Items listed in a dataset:
——————————

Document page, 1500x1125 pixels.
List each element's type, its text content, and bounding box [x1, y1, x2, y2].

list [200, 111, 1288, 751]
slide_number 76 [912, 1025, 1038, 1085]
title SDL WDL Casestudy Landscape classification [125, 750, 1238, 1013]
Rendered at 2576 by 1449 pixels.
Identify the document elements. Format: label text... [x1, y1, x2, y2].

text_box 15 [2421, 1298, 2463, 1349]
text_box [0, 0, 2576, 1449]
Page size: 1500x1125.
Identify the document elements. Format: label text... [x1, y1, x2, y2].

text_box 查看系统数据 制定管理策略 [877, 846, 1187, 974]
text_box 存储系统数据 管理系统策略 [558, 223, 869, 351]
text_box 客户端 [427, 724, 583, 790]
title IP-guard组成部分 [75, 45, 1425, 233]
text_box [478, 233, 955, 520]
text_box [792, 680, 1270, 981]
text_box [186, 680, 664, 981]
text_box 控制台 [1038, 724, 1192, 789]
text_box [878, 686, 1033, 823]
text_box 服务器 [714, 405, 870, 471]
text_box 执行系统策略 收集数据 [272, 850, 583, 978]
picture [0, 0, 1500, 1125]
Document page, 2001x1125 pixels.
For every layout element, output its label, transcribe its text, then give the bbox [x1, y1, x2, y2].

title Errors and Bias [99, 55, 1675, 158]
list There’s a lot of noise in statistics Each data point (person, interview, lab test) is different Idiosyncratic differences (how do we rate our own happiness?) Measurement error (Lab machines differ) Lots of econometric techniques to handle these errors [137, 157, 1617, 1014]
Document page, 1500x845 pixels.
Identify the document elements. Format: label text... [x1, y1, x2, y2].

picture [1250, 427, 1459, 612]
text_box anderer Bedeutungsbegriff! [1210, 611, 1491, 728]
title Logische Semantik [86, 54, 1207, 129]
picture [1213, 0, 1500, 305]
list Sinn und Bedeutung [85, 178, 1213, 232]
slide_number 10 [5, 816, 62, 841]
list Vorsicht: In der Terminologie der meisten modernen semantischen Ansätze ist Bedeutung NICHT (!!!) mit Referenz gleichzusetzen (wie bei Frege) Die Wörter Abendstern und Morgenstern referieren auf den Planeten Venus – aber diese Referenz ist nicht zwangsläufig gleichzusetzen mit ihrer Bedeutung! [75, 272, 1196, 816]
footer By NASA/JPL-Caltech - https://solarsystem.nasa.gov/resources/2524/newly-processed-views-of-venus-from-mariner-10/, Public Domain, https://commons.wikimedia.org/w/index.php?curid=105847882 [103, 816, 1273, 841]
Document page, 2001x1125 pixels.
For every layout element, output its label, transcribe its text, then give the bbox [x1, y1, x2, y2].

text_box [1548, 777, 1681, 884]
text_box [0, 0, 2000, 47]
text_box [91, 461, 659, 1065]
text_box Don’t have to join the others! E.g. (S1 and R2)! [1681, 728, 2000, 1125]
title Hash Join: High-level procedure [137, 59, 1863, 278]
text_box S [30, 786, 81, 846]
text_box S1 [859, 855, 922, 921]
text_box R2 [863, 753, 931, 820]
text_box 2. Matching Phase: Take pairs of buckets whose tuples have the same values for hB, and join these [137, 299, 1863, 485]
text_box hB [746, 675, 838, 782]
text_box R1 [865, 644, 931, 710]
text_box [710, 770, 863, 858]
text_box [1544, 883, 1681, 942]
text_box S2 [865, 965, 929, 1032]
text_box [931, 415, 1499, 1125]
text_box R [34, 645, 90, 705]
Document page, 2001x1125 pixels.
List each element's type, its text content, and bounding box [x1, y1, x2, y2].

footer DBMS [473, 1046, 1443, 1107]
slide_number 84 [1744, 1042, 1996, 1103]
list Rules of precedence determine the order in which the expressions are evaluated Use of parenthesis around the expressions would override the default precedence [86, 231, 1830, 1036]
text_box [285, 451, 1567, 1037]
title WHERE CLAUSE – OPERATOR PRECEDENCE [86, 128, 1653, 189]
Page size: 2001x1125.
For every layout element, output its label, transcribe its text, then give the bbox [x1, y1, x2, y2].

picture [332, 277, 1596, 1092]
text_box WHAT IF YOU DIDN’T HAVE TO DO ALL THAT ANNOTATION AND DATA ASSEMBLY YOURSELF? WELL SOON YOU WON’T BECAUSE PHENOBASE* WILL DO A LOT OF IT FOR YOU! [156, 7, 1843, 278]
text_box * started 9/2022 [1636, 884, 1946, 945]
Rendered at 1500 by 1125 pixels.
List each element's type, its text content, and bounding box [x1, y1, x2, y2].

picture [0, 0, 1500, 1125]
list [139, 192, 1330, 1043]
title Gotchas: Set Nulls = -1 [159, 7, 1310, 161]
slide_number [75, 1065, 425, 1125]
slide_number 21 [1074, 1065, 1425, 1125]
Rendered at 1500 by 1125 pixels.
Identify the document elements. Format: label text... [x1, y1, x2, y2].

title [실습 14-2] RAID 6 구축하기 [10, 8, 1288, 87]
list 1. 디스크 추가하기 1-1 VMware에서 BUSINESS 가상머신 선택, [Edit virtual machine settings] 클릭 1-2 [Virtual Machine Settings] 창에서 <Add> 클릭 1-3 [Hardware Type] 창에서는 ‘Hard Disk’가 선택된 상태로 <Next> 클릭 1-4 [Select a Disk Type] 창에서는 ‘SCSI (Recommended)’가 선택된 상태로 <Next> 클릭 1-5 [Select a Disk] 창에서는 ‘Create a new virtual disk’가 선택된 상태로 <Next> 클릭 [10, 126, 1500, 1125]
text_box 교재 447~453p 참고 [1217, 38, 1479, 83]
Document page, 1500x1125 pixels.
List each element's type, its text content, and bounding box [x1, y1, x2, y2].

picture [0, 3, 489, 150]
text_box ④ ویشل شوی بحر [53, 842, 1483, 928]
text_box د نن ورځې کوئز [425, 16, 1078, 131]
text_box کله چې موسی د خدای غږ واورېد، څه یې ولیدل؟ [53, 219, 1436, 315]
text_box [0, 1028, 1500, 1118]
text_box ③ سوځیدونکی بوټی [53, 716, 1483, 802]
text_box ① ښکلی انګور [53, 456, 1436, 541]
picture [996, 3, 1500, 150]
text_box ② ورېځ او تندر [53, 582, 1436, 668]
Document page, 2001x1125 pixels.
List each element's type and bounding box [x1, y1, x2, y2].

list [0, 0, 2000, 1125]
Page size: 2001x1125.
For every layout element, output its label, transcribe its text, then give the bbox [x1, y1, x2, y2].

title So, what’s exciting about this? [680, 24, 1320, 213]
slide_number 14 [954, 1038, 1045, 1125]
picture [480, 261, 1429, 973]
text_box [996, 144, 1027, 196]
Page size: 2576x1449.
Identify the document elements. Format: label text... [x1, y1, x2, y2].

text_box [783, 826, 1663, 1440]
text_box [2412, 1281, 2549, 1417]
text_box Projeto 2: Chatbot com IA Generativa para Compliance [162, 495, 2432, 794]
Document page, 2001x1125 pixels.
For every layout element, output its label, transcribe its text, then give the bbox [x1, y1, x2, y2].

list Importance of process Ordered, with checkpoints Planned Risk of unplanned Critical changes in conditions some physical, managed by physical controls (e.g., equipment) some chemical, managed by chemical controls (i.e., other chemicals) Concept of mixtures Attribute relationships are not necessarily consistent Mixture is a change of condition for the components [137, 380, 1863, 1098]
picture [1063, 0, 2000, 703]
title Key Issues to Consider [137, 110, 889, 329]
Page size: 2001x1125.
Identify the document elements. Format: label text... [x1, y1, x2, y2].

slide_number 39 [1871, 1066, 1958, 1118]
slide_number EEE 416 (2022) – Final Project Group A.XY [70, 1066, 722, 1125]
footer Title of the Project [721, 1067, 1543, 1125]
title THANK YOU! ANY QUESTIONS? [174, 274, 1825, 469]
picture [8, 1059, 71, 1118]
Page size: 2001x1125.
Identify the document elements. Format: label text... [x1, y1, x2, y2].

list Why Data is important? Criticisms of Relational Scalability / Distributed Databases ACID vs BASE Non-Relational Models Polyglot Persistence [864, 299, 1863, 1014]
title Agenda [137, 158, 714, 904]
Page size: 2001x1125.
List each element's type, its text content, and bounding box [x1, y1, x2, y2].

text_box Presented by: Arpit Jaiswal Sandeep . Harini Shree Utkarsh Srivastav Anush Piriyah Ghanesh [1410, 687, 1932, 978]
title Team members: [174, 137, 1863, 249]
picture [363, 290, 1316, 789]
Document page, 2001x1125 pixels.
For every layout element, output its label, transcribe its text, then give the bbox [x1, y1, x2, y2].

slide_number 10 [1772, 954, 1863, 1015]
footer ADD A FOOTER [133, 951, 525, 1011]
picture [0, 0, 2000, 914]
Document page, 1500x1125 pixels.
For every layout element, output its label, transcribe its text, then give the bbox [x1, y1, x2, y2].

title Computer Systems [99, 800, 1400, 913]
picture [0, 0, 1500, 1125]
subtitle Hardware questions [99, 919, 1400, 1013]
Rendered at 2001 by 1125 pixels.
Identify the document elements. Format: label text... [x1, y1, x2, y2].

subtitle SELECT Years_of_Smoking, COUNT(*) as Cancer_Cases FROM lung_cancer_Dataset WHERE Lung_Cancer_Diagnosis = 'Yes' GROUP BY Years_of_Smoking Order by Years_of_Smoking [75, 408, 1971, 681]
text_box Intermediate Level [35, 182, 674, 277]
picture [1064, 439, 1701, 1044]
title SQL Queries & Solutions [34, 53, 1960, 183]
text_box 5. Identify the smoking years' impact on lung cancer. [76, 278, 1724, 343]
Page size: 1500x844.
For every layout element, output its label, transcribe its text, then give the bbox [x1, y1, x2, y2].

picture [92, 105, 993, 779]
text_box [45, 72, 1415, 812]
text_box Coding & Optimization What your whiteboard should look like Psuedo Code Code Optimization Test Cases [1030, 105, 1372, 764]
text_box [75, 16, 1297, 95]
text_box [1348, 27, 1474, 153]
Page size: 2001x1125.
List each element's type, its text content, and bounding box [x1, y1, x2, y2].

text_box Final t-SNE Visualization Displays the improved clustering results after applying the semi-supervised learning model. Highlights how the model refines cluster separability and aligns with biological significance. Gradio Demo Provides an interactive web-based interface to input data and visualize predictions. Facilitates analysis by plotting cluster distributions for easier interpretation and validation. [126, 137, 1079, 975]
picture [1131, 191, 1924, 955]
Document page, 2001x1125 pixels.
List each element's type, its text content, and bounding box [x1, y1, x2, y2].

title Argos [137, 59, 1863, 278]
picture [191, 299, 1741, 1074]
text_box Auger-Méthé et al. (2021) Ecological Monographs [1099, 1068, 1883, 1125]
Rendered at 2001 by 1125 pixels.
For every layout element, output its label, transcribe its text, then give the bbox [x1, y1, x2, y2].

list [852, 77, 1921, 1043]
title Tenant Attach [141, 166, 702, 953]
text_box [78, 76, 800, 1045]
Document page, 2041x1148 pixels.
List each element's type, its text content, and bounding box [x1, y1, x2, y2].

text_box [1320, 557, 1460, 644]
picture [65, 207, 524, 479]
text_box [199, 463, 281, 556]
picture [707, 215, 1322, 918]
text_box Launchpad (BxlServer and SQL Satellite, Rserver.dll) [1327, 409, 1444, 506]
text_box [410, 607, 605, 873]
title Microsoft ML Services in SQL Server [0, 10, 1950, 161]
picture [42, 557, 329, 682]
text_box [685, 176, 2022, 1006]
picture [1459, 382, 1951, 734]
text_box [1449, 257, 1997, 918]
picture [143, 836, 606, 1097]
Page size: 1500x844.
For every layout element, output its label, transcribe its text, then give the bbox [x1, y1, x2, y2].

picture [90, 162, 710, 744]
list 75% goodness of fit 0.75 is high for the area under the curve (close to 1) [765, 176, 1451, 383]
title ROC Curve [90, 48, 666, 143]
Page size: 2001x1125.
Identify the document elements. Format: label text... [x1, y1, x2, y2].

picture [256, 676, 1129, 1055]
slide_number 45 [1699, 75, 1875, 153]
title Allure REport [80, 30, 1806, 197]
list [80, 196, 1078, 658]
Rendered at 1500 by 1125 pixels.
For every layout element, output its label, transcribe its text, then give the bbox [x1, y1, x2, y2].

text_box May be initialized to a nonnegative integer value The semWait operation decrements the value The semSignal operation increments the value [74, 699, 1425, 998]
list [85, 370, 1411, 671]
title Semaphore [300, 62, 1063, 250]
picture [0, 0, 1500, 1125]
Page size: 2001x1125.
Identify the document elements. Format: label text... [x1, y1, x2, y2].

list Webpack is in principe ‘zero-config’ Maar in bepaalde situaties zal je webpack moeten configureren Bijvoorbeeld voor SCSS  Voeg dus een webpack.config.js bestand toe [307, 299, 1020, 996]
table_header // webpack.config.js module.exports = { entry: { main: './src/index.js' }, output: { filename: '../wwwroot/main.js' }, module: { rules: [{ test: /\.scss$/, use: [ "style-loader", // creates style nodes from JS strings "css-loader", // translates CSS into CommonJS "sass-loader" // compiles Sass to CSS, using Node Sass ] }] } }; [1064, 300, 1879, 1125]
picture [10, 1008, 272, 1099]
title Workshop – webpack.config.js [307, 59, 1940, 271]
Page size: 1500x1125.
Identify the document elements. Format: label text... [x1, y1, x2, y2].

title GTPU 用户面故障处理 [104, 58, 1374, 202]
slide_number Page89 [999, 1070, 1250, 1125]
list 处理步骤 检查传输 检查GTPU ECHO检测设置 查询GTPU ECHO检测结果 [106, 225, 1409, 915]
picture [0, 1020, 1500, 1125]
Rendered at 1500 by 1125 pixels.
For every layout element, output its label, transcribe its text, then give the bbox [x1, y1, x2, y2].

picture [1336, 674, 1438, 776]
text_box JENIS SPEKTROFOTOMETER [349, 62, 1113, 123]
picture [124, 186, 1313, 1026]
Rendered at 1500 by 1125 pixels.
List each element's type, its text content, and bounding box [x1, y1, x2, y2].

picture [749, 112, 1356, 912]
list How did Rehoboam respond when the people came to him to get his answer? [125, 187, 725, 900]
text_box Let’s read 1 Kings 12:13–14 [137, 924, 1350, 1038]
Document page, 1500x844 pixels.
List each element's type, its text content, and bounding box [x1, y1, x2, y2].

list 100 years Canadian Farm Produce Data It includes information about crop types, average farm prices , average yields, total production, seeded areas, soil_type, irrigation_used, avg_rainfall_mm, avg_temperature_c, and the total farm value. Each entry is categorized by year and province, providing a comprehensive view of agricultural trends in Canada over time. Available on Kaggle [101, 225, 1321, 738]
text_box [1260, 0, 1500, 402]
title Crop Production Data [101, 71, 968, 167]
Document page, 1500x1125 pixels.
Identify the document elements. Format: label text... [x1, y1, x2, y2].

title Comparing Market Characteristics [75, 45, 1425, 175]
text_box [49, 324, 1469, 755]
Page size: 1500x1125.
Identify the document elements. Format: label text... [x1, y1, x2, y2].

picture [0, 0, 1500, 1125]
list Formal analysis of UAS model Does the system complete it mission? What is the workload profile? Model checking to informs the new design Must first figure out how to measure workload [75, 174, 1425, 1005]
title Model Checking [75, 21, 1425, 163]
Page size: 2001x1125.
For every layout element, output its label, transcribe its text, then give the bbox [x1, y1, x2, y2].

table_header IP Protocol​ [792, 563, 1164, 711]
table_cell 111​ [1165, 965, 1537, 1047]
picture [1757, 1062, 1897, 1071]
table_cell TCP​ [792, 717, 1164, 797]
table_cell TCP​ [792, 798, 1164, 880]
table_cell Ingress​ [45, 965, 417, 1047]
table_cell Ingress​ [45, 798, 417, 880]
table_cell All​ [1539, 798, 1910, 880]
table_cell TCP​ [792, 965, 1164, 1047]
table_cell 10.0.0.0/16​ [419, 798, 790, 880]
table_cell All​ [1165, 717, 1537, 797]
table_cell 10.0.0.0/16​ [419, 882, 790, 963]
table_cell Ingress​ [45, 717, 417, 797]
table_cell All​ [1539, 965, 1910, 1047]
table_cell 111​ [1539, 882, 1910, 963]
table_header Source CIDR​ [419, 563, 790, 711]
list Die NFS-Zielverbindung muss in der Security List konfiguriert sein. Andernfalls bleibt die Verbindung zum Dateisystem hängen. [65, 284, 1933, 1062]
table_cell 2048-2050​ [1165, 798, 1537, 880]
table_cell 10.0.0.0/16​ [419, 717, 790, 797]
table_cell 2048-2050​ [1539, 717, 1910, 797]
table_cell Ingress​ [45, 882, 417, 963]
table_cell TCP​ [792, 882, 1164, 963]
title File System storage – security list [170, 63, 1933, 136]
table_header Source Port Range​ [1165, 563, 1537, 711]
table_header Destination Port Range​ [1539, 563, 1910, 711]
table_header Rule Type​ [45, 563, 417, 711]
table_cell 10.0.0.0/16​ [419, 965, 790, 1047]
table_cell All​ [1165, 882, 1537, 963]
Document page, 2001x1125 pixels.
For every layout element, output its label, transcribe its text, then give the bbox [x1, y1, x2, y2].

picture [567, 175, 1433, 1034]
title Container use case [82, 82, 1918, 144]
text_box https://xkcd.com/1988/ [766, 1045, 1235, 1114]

——————————

Exactly as written, repeat each line from the beginning of the data above to the line containing "Document page, 1500x845 pixels.", inclusive.

TASK RESULT —
Document page, 1500x1125 pixels.
List each element's type, its text content, and bounding box [x1, y1, x2, y2].

list [200, 111, 1288, 751]
slide_number 76 [912, 1025, 1038, 1085]
title SDL WDL Casestudy Landscape classification [125, 750, 1238, 1013]
Rendered at 2576 by 1449 pixels.
Identify the document elements. Format: label text... [x1, y1, x2, y2].

text_box 15 [2421, 1298, 2463, 1349]
text_box [0, 0, 2576, 1449]
Page size: 1500x1125.
Identify the document elements. Format: label text... [x1, y1, x2, y2].

text_box 查看系统数据 制定管理策略 [877, 846, 1187, 974]
text_box 存储系统数据 管理系统策略 [558, 223, 869, 351]
text_box 客户端 [427, 724, 583, 790]
title IP-guard组成部分 [75, 45, 1425, 233]
text_box [478, 233, 955, 520]
text_box [792, 680, 1270, 981]
text_box [186, 680, 664, 981]
text_box 控制台 [1038, 724, 1192, 789]
text_box [878, 686, 1033, 823]
text_box 服务器 [714, 405, 870, 471]
text_box 执行系统策略 收集数据 [272, 850, 583, 978]
picture [0, 0, 1500, 1125]
Document page, 2001x1125 pixels.
For every layout element, output its label, transcribe its text, then give the bbox [x1, y1, x2, y2].

title Errors and Bias [99, 55, 1675, 158]
list There’s a lot of noise in statistics Each data point (person, interview, lab test) is different Idiosyncratic differences (how do we rate our own happiness?) Measurement error (Lab machines differ) Lots of econometric techniques to handle these errors [137, 157, 1617, 1014]
Document page, 1500x845 pixels.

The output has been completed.